## Your task
Would you print every entry below exactly as written, omitting the images?

━━━ Information ━━━

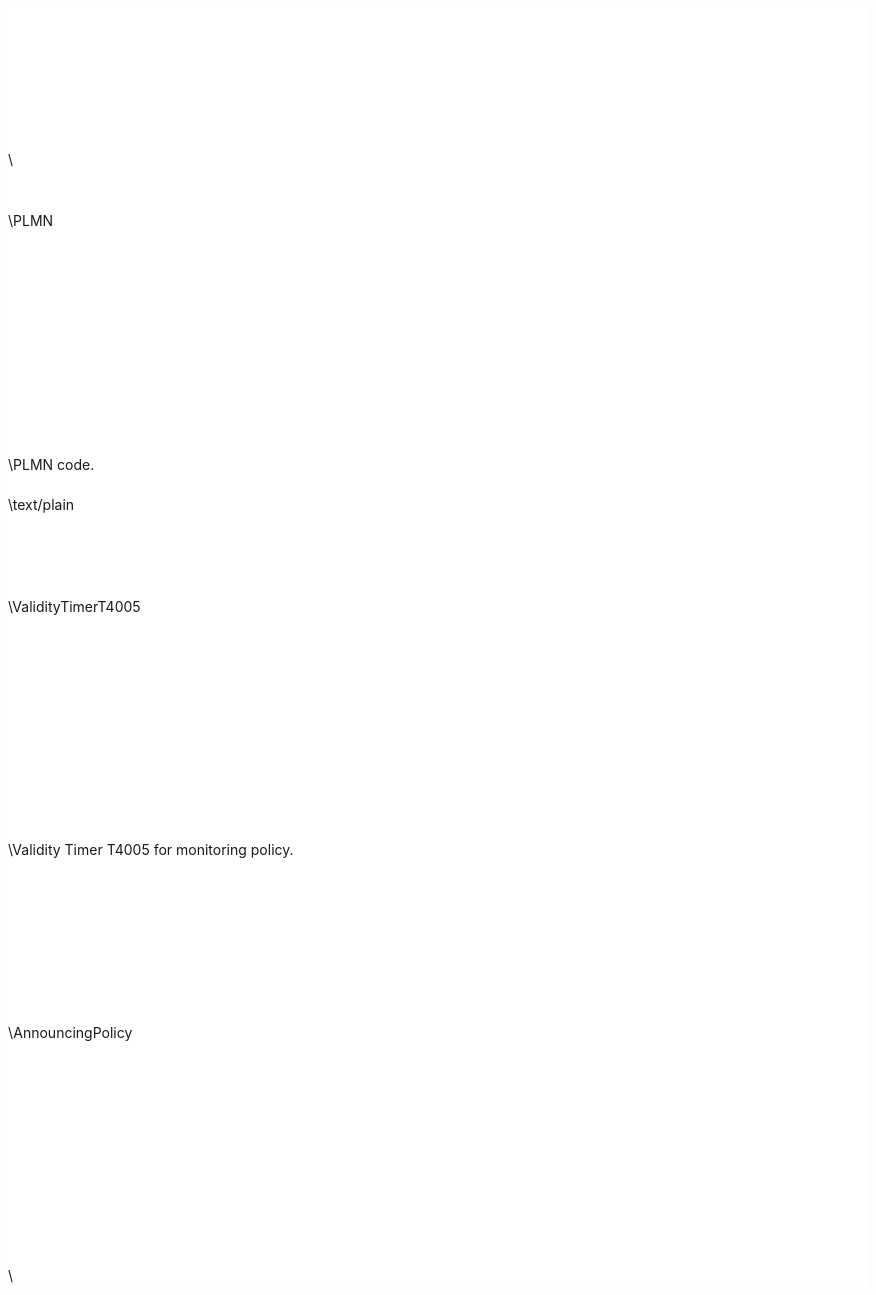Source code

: \
\
\
\
\
\
\
\\
\
\
\
\PLMN\
\
\
\
\
\
\
\
\
\
\
\
\PLMN code.\
\
\text/plain\
\
\
\
\
\ValidityTimerT4005\
\
\
\
\
\
\
\
\
\
\
\
\Validity Timer T4005 for monitoring policy.\
\
\
\
\
\
\
\
\
\AnnouncingPolicy\
\
\
\
\
\
\
\
\
\
\
\
\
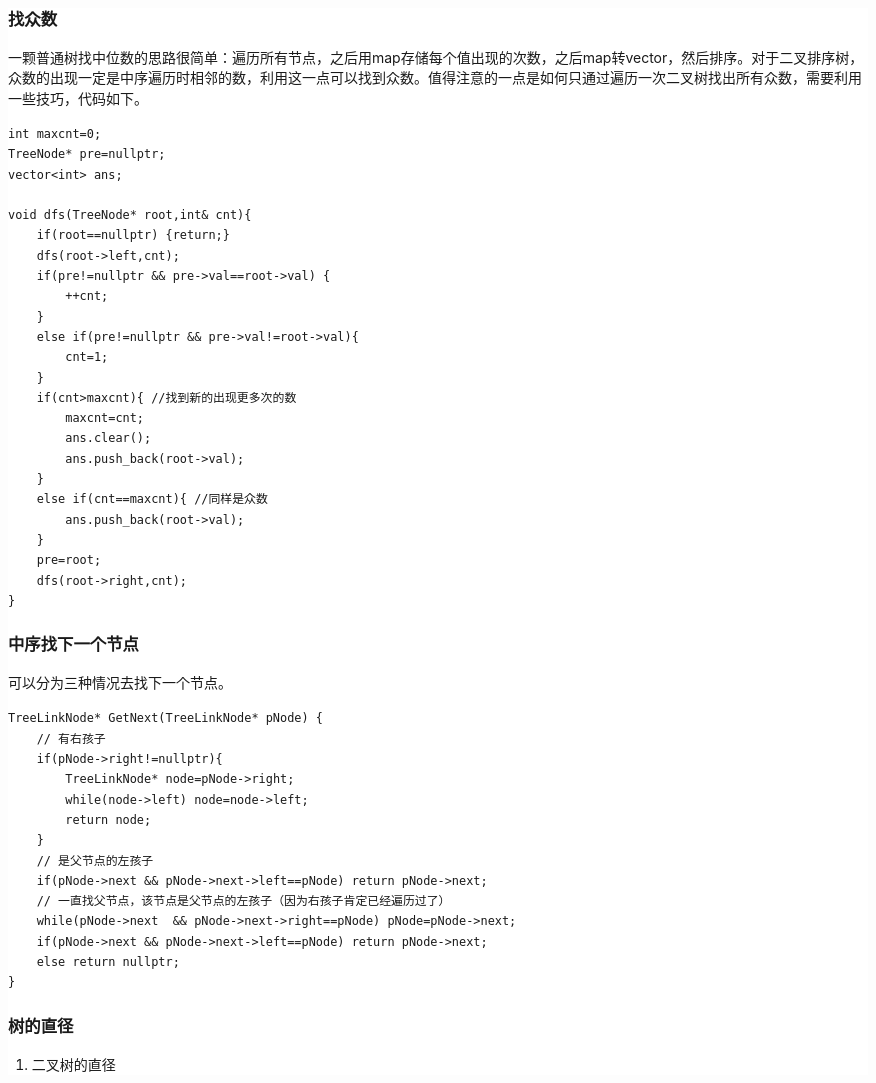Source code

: ### 找众数

一颗普通树找中位数的思路很简单：遍历所有节点，之后用map存储每个值出现的次数，之后map转vector，然后排序。对于二叉排序树，众数的出现一定是中序遍历时相邻的数，利用这一点可以找到众数。值得注意的一点是如何只通过遍历一次二叉树找出所有众数，需要利用一些技巧，代码如下。

    int maxcnt=0;
    TreeNode* pre=nullptr;
    vector<int> ans;

    void dfs(TreeNode* root,int& cnt){
        if(root==nullptr) {return;}
        dfs(root->left,cnt);
        if(pre!=nullptr && pre->val==root->val) {
            ++cnt;
        }
        else if(pre!=nullptr && pre->val!=root->val){
            cnt=1;
        }
        if(cnt>maxcnt){ //找到新的出现更多次的数
            maxcnt=cnt;
            ans.clear();
            ans.push_back(root->val);
        }
        else if(cnt==maxcnt){ //同样是众数
            ans.push_back(root->val);
        }
        pre=root;
        dfs(root->right,cnt);
    }

### 中序找下一个节点

可以分为三种情况去找下一个节点。

    TreeLinkNode* GetNext(TreeLinkNode* pNode) {
        // 有右孩子
        if(pNode->right!=nullptr){
            TreeLinkNode* node=pNode->right;
            while(node->left) node=node->left;
            return node;
        }
        // 是父节点的左孩子
        if(pNode->next && pNode->next->left==pNode) return pNode->next;
        // 一直找父节点，该节点是父节点的左孩子（因为右孩子肯定已经遍历过了）
        while(pNode->next  && pNode->next->right==pNode) pNode=pNode->next;
        if(pNode->next && pNode->next->left==pNode) return pNode->next;
        else return nullptr;
    }

### 树的直径

1.  二叉树的直径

━━━

## Result for this task
Source code

: \
\
\
\
\
\
\
\\
\
\
\
\PLMN\
\
\
\
\
\
\
\
\
\
\
\
\PLMN code.\
\
\text/plain\
\
\
\
\
\ValidityTimerT4005\
\
\
\
\
\
\
\
\
\
\
\
\Validity Timer T4005 for monitoring policy.\
\
\
\
\
\
\
\
\
\AnnouncingPolicy\
\
\
\
\
\
\
\
\
\
\
\
\
Source code

: ### 找众数

一颗普通树找中位数的思路很简单：遍历所有节点，之后用map存储每个值出现的次数，之后map转vector，然后排序。对于二叉排序树，众数的出现一定是中序遍历时相邻的数，利用这一点可以找到众数。值得注意的一点是如何只通过遍历一次二叉树找出所有众数，需要利用一些技巧，代码如下。

    int maxcnt=0;
    TreeNode* pre=nullptr;
    vector<int> ans;

    void dfs(TreeNode* root,int& cnt){
        if(root==nullptr) {return;}
        dfs(root->left,cnt);
        if(pre!=nullptr && pre->val==root->val) {
            ++cnt;
        }
        else if(pre!=nullptr && pre->val!=root->val){
            cnt=1;
        }
        if(cnt>maxcnt){ //找到新的出现更多次的数
            maxcnt=cnt;
            ans.clear();
            ans.push_back(root->val);
        }
        else if(cnt==maxcnt){ //同样是众数
            ans.push_back(root->val);
        }
        pre=root;
        dfs(root->right,cnt);
    }

### 中序找下一个节点

可以分为三种情况去找下一个节点。

    TreeLinkNode* GetNext(TreeLinkNode* pNode) {
        // 有右孩子
        if(pNode->right!=nullptr){
            TreeLinkNode* node=pNode->right;
            while(node->left) node=node->left;
            return node;
        }
        // 是父节点的左孩子
        if(pNode->next && pNode->next->left==pNode) return pNode->next;
        // 一直找父节点，该节点是父节点的左孩子（因为右孩子肯定已经遍历过了）
        while(pNode->next  && pNode->next->right==pNode) pNode=pNode->next;
        if(pNode->next && pNode->next->left==pNode) return pNode->next;
        else return nullptr;
    }

### 树的直径

1.  二叉树的直径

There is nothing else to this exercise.